Title: Water quality monitoring after the largest wildfire recorded in New Mexico
Wildfires are increasing globally in frequency, severity, and extent, becoming one of the most significant drivers of water quality impairment. This year, the Hermits Peak-Calf Canyon Fire became the largest and most catastrophic fire in New Mexico’s recorded history. The fire burned approximately 1383 km2 (341,735 acres). The Burned Area Emergency Response (BAER) team classified 324 km2 (80,000 acres) as severely burned. Nearly 121 km2 (30,000 acres) in the Gallinas Creek watershed were burned. Gallinas Creek is the primary source of drinking water in Las Vegas, New Mexico, and supplies nearly 13,000 people. Gallinas Creek became contaminated with debris from the burned areas soon after the North American Monsoon System started to bring sustained increases in precipitation around June 15. Rain falling on burned areas during the Monsoon consistently increased soil erosion, debris flows, and lateral flooding, rendering the use of stream water inviable for ~ 3 months. A few days after the fire began, thanks to timely funding provided by the National Science Foundation, we deployed a rapid response team equipped with semi-continuous water quality sensors to monitor water quality variations along 100 km (62 mi) starting near the burned headwaters and extending into a key reservoir designed to manage the flow of the second largest river in New Mexico. In this seminar, I will present our findings and discuss how wildfires degrade water quality resources and affect key ecosystem services multiple years post-fire.

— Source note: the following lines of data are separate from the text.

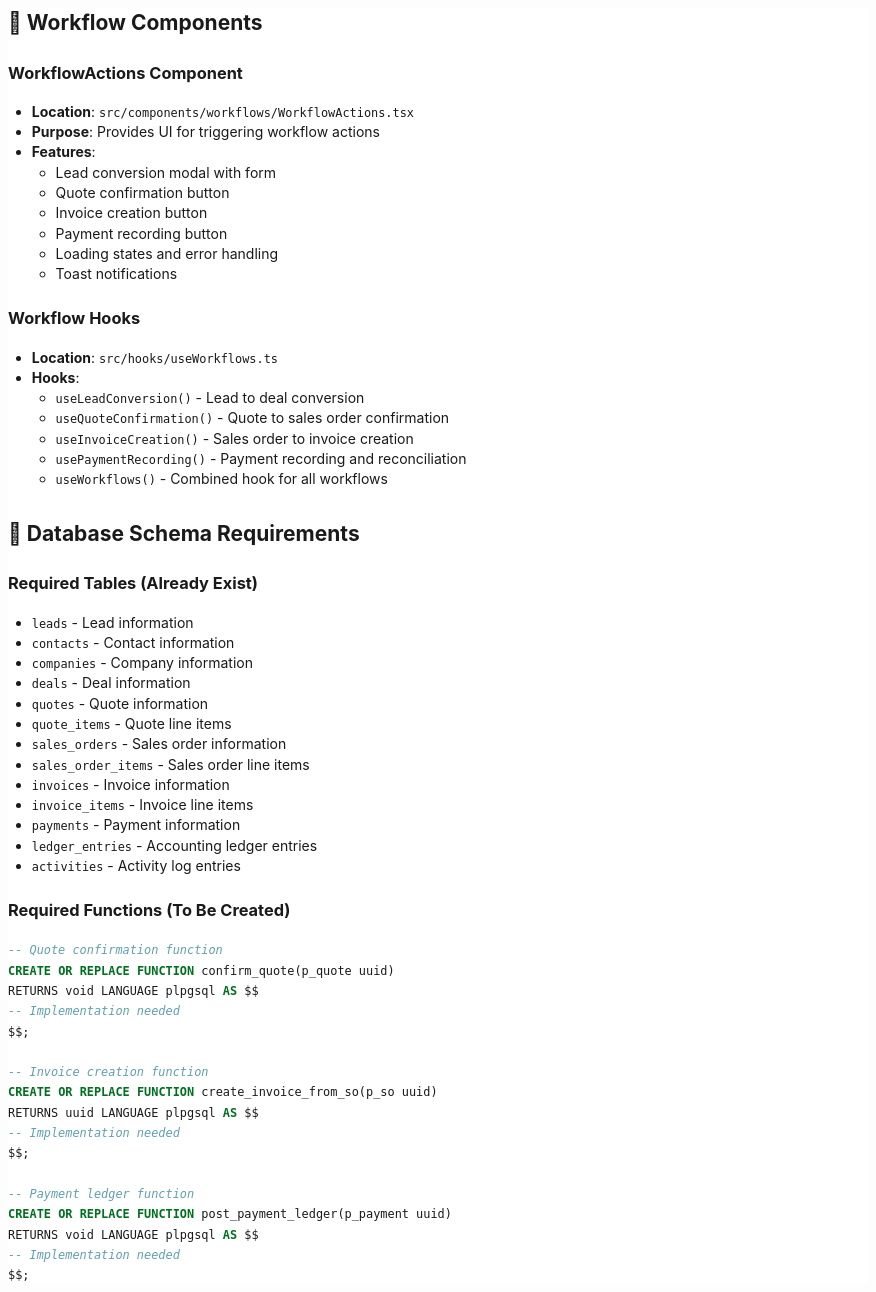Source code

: ## 🎯 Workflow Components

### WorkflowActions Component
- **Location**: `src/components/workflows/WorkflowActions.tsx`
- **Purpose**: Provides UI for triggering workflow actions
- **Features**:
  - Lead conversion modal with form
  - Quote confirmation button
  - Invoice creation button
  - Payment recording button
  - Loading states and error handling
  - Toast notifications

### Workflow Hooks
- **Location**: `src/hooks/useWorkflows.ts`
- **Hooks**:
  - `useLeadConversion()` - Lead to deal conversion
  - `useQuoteConfirmation()` - Quote to sales order confirmation
  - `useInvoiceCreation()` - Sales order to invoice creation
  - `usePaymentRecording()` - Payment recording and reconciliation
  - `useWorkflows()` - Combined hook for all workflows

## 🔄 Database Schema Requirements

### Required Tables (Already Exist)
- `leads` - Lead information
- `contacts` - Contact information
- `companies` - Company information
- `deals` - Deal information
- `quotes` - Quote information
- `quote_items` - Quote line items
- `sales_orders` - Sales order information
- `sales_order_items` - Sales order line items
- `invoices` - Invoice information
- `invoice_items` - Invoice line items
- `payments` - Payment information
- `ledger_entries` - Accounting ledger entries
- `activities` - Activity log entries

### Required Functions (To Be Created)
```sql
-- Quote confirmation function
CREATE OR REPLACE FUNCTION confirm_quote(p_quote uuid) 
RETURNS void LANGUAGE plpgsql AS $$
-- Implementation needed
$$;

-- Invoice creation function
CREATE OR REPLACE FUNCTION create_invoice_from_so(p_so uuid) 
RETURNS uuid LANGUAGE plpgsql AS $$
-- Implementation needed
$$;

-- Payment ledger function
CREATE OR REPLACE FUNCTION post_payment_ledger(p_payment uuid) 
RETURNS void LANGUAGE plpgsql AS $$
-- Implementation needed
$$;
```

I am an Associate Professor in the Department of Civil, Construction & Environmental Engineering at the University of New Mexico. I couple experimental (field and laboratory) observations with mathematical and statistical analyses to investigate hydrologic and biogeochemical processes in fluvial networks. My two main research objectives are to 1) quantify sub-hour-to-multidecade variability of mass and energy fluxes in fluvial networks to identify scaling patterns and the coupling between natural and human systems; and 2) apply a systems approach to propose actionable science aimed at improving the sustainable use of ecosystem services, particularly those concerning the supply and demand of food, energy, and water resources. To accomplish these goals, I have partnered with microbiologists, hydrogeologists, economists, engineers, statisticians, chemists, ecologists, and oceanographers as we collaborate in efforts seeking to understand relevant processes at microbial, local, reach, watershed, and continental scales.
I am an avid cyclist and enjoy riding road, gravel, and mountain bicycles. When time allows, I compete in local and regional races.